DATA EXTRACTS
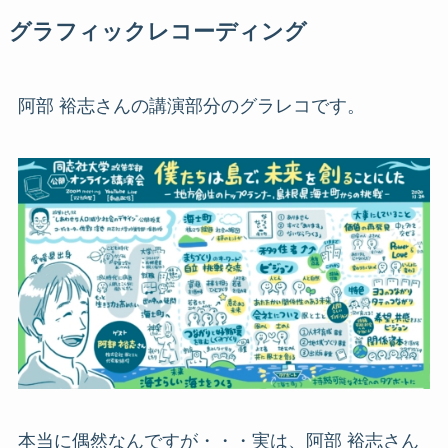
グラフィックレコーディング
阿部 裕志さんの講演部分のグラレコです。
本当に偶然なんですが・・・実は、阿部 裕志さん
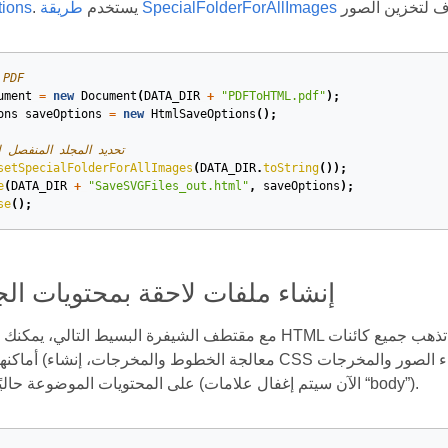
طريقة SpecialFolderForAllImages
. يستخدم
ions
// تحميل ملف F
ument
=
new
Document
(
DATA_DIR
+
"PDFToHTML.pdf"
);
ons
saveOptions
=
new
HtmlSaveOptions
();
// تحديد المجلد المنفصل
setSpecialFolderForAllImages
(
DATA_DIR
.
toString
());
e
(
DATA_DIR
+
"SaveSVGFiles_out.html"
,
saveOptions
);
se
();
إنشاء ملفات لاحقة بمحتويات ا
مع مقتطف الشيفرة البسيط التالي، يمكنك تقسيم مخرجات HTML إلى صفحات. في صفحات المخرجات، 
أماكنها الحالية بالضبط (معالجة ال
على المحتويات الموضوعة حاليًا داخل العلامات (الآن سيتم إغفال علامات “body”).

---

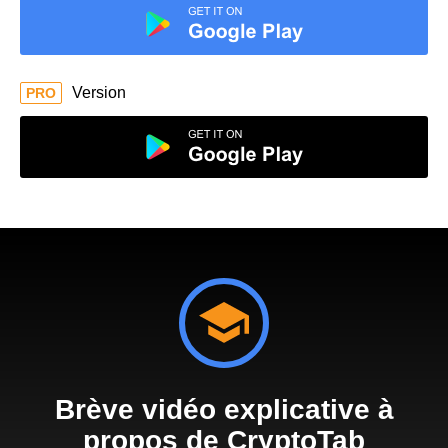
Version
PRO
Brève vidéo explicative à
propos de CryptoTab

---

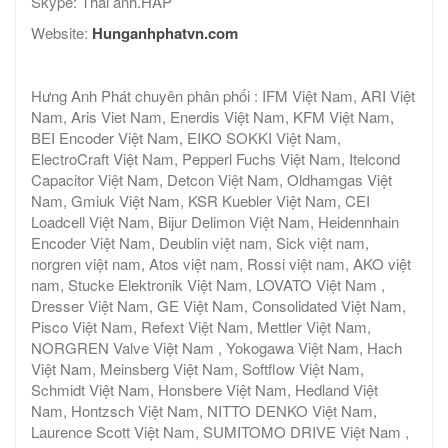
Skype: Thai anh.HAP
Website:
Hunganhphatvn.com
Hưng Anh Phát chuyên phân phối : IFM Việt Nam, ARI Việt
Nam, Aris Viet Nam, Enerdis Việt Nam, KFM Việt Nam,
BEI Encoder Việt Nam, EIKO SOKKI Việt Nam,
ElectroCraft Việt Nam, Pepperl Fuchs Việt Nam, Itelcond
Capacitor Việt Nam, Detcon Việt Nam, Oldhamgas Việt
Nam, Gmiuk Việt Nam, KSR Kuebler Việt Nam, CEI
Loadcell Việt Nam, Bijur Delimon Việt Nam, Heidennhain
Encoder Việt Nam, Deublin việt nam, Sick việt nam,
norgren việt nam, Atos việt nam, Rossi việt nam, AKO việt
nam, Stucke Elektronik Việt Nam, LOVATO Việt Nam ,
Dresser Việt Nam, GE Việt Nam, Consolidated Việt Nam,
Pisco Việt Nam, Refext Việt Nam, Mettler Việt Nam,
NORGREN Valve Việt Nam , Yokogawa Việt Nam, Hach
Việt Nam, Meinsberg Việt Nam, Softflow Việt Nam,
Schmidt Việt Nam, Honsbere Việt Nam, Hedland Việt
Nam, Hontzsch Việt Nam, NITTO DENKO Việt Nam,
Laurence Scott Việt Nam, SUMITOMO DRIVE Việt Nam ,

WORK INSTRUCTIONS
Range to print from the listing above: from the line with "グラフィックレコーディング" up to and including the line with "أماكنها الحالية بالضبط (معالجة ال". Please print those lines exactly, with no pictures and nothing more.

EXERCISE RESULT
グラフィックレコーディング
阿部 裕志さんの講演部分のグラレコです。
本当に偶然なんですが・・・実は、阿部 裕志さん
طريقة SpecialFolderForAllImages
. يستخدم
ions
// تحميل ملف F
ument
=
new
Document
(
DATA_DIR
+
"PDFToHTML.pdf"
);
ons
saveOptions
=
new
HtmlSaveOptions
();
// تحديد المجلد المنفصل
setSpecialFolderForAllImages
(
DATA_DIR
.
toString
());
e
(
DATA_DIR
+
"SaveSVGFiles_out.html"
,
saveOptions
);
se
();
إنشاء ملفات لاحقة بمحتويات ا
مع مقتطف الشيفرة البسيط التالي، يمكنك تقسيم مخرجات HTML إلى صفحات. في صفحات المخرجات، 
أماكنها الحالية بالضبط (معالجة ال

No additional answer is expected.